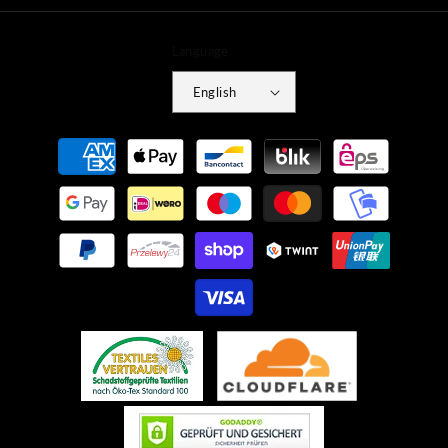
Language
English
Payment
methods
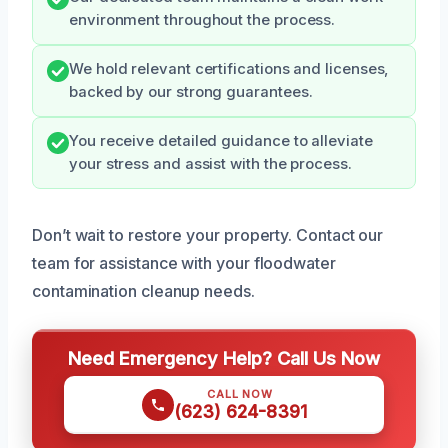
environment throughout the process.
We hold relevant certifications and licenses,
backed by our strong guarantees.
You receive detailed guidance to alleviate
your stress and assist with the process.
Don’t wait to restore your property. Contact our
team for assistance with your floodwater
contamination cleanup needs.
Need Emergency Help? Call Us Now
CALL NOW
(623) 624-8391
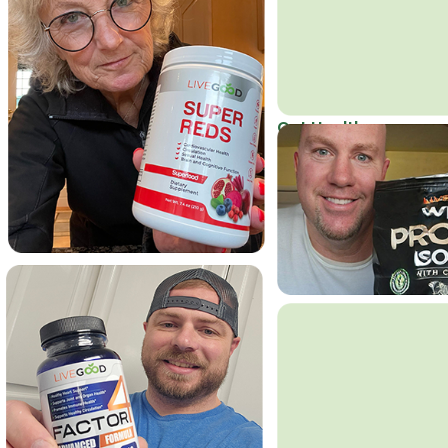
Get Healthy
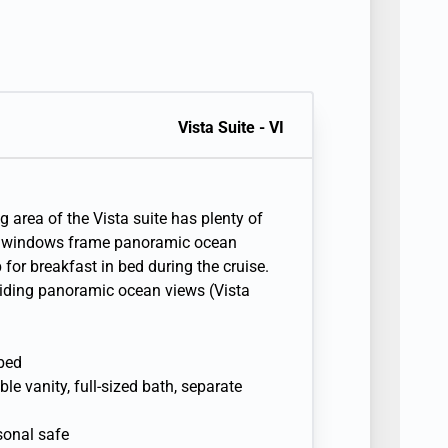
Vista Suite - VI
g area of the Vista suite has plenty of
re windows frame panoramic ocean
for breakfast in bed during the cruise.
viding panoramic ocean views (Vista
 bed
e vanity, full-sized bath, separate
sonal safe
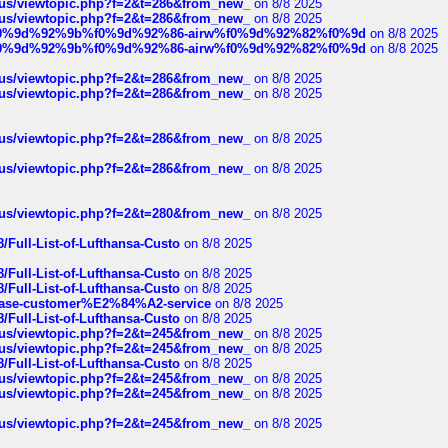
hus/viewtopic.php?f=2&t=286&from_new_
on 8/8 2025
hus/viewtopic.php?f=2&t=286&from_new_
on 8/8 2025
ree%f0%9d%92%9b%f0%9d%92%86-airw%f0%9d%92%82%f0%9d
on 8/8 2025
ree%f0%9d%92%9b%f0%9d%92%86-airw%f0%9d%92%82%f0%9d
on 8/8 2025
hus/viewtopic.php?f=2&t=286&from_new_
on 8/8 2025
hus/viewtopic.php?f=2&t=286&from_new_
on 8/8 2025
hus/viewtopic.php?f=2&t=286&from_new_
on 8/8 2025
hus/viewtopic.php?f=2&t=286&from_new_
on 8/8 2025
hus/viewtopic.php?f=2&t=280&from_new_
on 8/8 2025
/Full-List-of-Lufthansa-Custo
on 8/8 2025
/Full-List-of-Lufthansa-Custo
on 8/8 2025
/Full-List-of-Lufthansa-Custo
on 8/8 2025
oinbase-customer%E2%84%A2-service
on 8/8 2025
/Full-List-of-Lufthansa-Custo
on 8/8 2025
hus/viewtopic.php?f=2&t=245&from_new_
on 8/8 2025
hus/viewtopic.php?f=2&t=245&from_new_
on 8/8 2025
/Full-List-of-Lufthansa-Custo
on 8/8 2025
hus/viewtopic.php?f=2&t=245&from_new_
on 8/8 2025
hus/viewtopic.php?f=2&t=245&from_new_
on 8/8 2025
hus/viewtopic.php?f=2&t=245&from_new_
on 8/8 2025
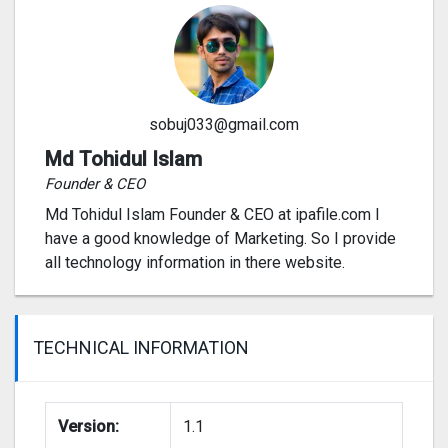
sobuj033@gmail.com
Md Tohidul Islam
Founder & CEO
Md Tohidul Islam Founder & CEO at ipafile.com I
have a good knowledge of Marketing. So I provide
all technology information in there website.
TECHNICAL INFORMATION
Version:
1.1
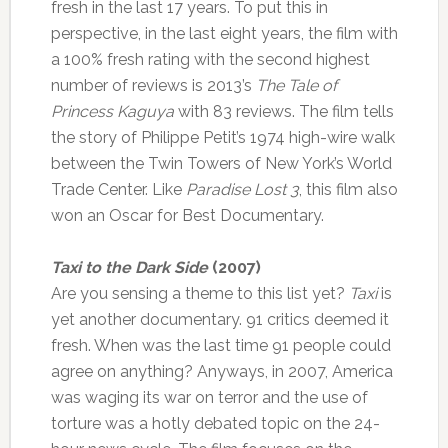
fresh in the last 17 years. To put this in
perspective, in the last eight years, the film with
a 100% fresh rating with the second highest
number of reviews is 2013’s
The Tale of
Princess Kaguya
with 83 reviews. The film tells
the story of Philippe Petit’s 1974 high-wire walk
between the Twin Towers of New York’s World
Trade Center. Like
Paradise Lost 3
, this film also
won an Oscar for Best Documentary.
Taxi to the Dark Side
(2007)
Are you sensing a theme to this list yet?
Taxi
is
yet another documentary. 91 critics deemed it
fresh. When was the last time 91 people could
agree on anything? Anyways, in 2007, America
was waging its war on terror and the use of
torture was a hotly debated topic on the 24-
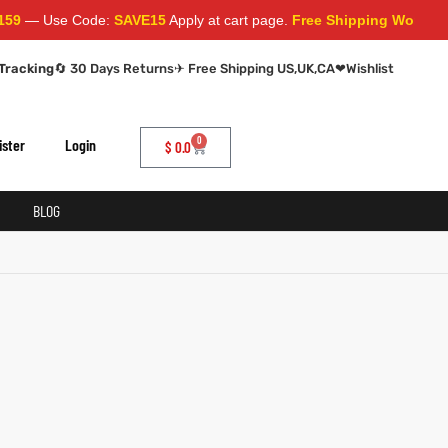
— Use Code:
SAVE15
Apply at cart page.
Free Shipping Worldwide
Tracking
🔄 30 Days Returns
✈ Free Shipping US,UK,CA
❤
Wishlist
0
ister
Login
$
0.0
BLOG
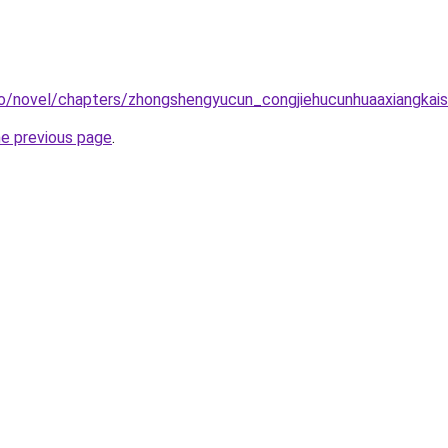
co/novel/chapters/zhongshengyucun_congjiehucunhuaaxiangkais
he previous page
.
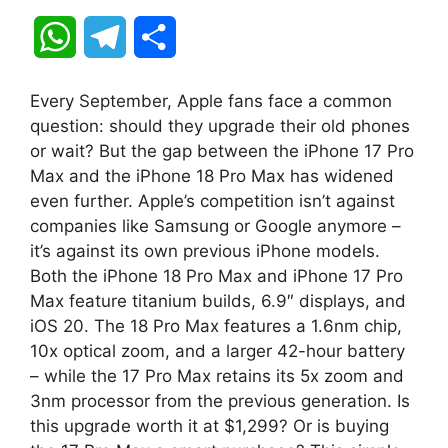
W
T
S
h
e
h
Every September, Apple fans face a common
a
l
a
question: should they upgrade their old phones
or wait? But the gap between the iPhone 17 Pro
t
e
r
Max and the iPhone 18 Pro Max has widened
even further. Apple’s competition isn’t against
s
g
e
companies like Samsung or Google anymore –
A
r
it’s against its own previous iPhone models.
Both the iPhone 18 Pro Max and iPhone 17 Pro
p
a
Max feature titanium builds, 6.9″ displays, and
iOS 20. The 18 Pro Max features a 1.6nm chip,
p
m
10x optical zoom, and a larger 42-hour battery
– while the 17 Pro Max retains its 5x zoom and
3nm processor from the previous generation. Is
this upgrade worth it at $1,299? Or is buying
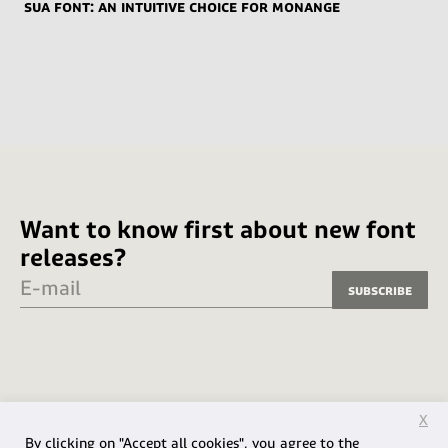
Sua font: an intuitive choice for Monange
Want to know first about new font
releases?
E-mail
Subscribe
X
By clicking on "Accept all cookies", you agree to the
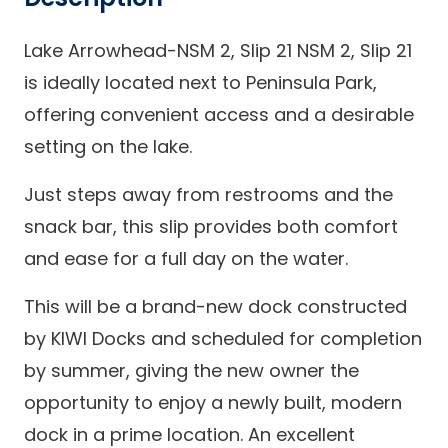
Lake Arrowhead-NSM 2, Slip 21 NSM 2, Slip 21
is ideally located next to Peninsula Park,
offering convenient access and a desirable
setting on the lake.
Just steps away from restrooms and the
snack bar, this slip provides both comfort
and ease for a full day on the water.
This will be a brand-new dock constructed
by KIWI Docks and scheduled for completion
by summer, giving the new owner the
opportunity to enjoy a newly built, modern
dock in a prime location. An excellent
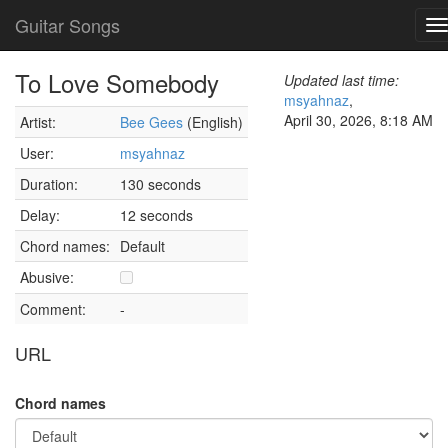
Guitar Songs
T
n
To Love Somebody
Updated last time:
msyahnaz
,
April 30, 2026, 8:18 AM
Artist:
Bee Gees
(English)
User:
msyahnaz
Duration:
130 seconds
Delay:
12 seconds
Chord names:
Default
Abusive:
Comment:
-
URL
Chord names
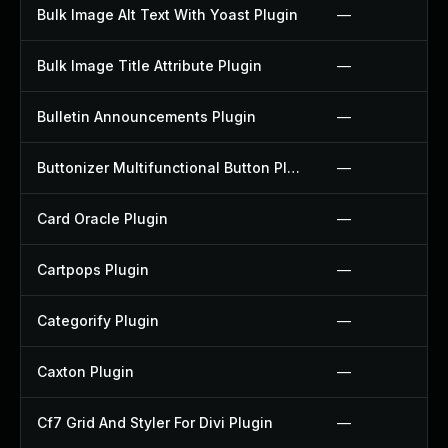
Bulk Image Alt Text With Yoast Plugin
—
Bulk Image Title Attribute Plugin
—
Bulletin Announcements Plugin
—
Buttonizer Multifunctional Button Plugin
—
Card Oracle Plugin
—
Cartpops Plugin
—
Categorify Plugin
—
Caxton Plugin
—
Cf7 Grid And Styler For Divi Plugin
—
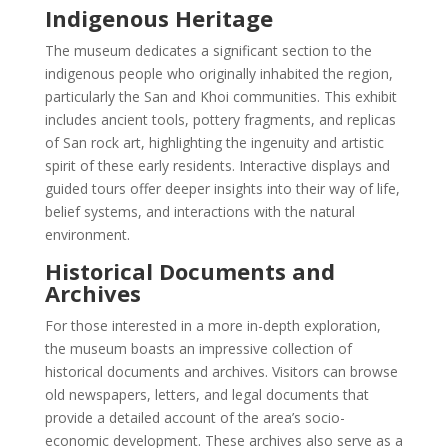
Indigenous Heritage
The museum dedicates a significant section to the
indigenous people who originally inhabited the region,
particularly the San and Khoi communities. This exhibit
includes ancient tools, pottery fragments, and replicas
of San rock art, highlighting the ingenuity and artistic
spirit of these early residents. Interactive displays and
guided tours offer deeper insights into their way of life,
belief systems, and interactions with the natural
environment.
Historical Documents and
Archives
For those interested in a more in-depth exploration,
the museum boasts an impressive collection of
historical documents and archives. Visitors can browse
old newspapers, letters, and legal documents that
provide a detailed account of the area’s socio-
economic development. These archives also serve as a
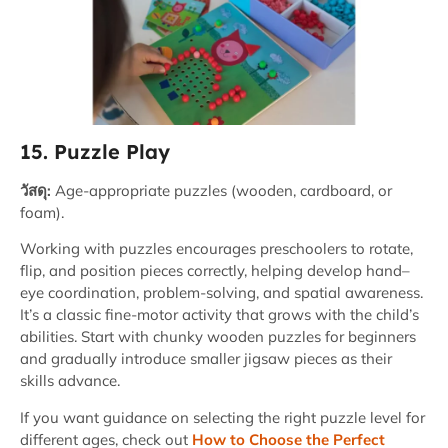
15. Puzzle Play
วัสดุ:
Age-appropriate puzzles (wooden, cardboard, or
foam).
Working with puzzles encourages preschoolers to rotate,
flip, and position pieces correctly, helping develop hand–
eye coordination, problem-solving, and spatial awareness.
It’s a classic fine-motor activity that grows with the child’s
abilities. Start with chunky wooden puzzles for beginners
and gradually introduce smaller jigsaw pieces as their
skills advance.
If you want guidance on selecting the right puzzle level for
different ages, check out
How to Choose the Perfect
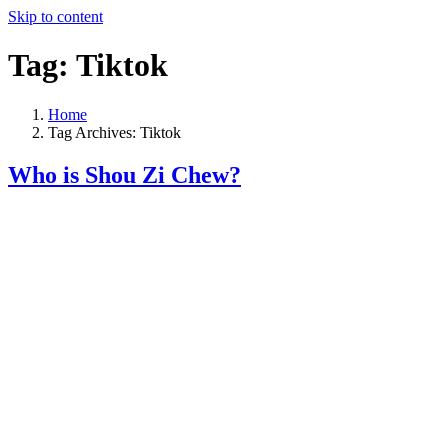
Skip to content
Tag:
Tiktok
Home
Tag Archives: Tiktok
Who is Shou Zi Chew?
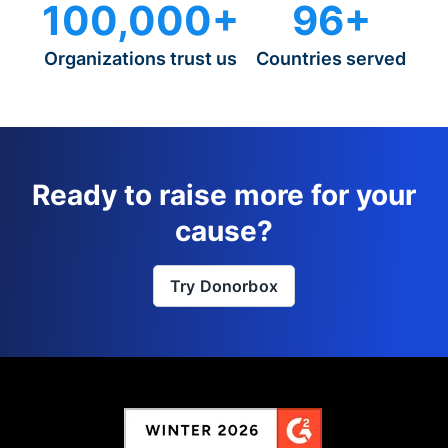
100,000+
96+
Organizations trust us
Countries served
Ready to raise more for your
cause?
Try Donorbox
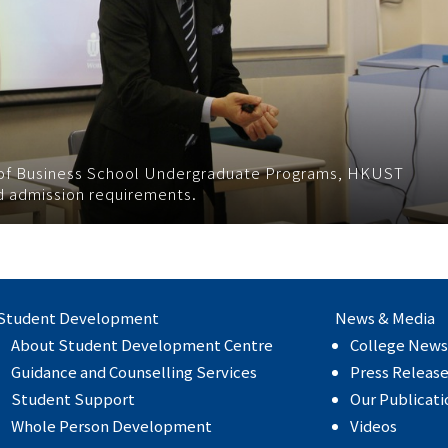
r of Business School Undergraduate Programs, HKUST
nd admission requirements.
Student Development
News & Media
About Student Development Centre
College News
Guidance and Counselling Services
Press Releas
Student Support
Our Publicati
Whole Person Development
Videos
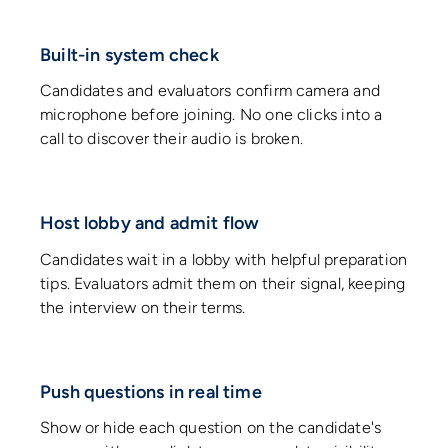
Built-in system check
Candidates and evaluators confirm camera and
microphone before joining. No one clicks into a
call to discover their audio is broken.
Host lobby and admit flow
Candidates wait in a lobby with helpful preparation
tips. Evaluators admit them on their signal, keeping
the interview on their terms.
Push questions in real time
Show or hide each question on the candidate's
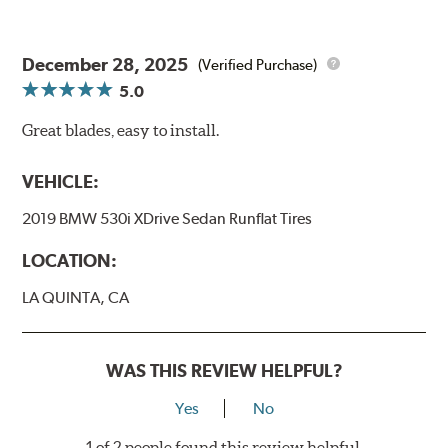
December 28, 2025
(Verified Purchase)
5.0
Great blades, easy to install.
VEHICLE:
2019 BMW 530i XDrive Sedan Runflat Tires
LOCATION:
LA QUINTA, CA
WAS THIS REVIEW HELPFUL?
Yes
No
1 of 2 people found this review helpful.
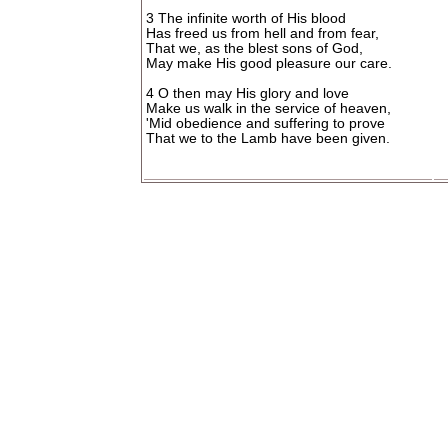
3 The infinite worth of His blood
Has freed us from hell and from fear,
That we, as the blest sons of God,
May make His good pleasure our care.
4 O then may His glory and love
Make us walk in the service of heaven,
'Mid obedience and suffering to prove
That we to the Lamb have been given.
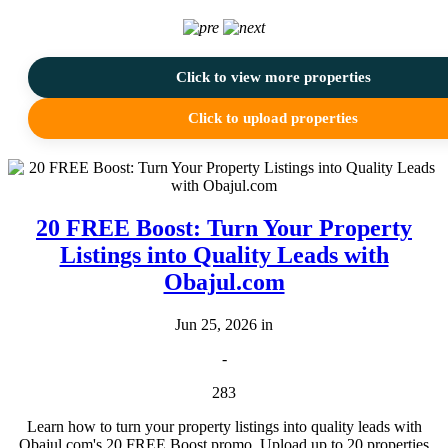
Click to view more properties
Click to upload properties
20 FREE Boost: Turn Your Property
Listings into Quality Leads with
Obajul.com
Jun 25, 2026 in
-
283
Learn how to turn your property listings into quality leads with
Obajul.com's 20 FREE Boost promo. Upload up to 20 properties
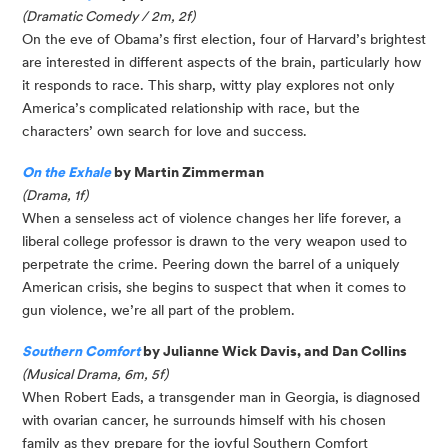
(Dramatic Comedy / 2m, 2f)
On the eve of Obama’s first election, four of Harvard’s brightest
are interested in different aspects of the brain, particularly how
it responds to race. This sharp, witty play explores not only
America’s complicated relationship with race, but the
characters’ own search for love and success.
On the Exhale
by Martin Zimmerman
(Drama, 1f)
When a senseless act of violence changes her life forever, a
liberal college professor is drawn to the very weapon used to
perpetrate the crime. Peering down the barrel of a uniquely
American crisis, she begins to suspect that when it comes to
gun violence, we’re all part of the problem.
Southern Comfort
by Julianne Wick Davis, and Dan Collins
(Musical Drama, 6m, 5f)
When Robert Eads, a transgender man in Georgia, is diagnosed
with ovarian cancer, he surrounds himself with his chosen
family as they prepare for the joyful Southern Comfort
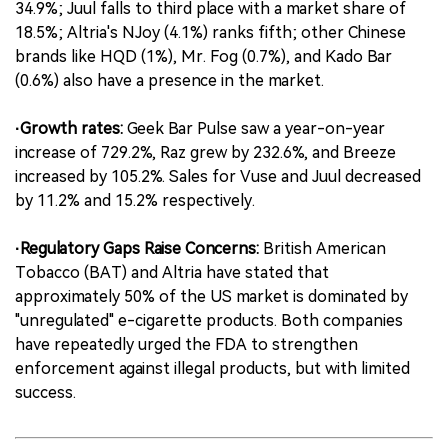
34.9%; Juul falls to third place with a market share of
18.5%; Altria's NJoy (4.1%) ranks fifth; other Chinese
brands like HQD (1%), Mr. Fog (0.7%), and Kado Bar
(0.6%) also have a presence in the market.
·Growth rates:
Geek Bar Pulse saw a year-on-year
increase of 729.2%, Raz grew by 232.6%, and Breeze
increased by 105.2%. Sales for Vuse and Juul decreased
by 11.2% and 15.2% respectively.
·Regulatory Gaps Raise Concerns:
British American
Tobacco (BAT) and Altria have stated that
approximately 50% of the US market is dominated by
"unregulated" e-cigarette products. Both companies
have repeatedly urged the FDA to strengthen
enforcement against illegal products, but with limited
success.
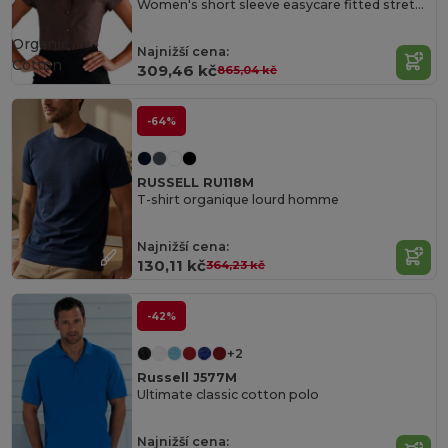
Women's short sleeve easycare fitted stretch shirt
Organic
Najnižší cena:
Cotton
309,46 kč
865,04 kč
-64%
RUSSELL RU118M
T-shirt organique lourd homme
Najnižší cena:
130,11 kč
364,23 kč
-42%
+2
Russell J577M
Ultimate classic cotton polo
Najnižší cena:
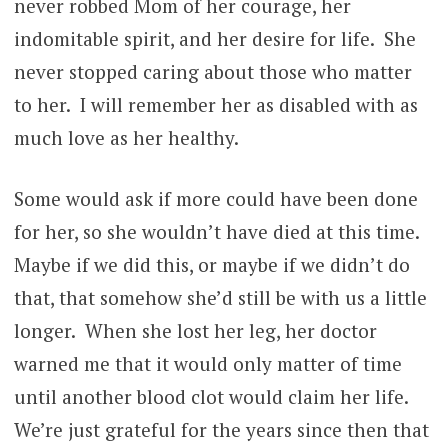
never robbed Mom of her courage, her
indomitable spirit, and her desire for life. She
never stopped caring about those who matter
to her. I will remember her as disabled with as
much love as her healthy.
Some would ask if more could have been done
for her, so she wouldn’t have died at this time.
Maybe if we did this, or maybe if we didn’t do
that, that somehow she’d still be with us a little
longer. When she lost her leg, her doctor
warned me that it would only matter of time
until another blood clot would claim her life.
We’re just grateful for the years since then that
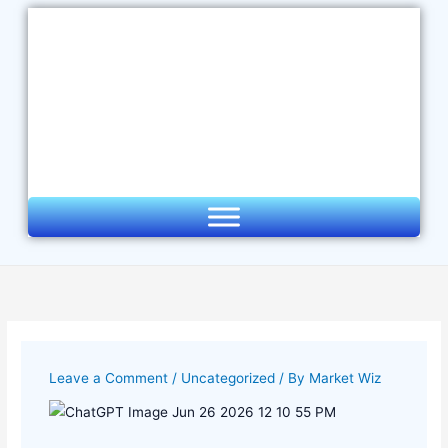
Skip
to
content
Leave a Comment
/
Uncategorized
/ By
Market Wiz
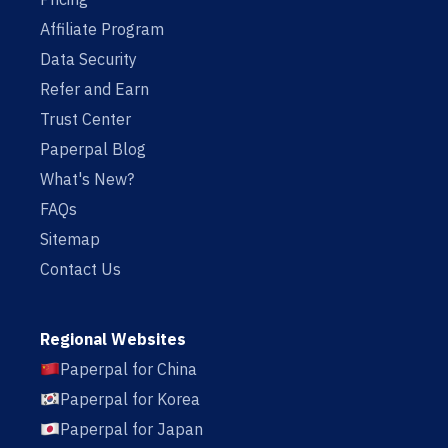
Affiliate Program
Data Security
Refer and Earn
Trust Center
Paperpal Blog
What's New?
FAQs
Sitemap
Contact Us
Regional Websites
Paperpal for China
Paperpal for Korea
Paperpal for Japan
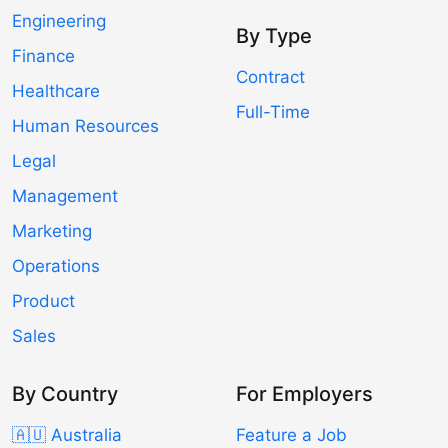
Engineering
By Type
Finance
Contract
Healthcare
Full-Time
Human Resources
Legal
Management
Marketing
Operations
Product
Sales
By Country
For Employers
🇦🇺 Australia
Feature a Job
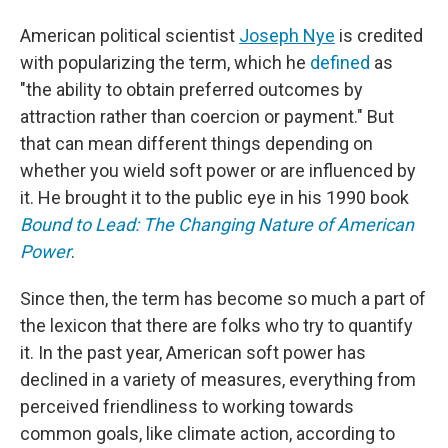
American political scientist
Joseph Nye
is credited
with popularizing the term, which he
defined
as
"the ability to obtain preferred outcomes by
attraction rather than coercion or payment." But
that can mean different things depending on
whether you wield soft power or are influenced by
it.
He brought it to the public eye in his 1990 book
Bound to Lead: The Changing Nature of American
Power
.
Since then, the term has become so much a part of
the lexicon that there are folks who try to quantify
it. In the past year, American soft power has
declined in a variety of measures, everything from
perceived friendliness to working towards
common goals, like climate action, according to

▸ **TASK PROMPT**: In the data above, please extract the lines from the first one through the line with "your stress and assist with the process.", exactly, and keep pictures out.

▸ **EXERCISE OUTPUT**:
Language
English
Payment
methods
environment throughout the process.
We hold relevant certifications and licenses,
backed by our strong guarantees.
You receive detailed guidance to alleviate
your stress and assist with the process.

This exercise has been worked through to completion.